| WHAT THIS TASK INVOLVES |
Return all the data verbatim but without images.

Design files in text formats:

*** Block opens ***

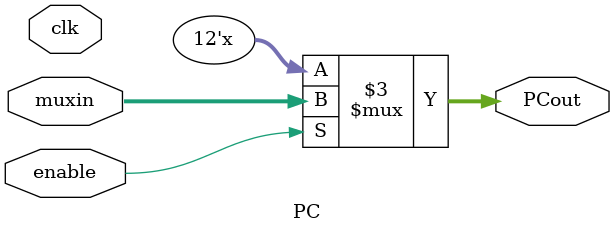
<source format=v>
`timescale 1ns / 1ps
module PC(
input [11:0] muxin,
input clk,
input enable,
output reg[11:0] PCout
    );
always @(clk)begin
	if(enable==1)begin
	PCout <= muxin;
	end
end
endmodule

</source>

*** Block closes ***

| WRITTEN ANSWER |
<source format=v>
`timescale 1ns / 1ps
module PC(
input [11:0] muxin,
input clk,
input enable,
output reg[11:0] PCout
    );
always @(clk)begin
	if(enable==1)begin
	PCout <= muxin;
	end
end
endmodule

</source>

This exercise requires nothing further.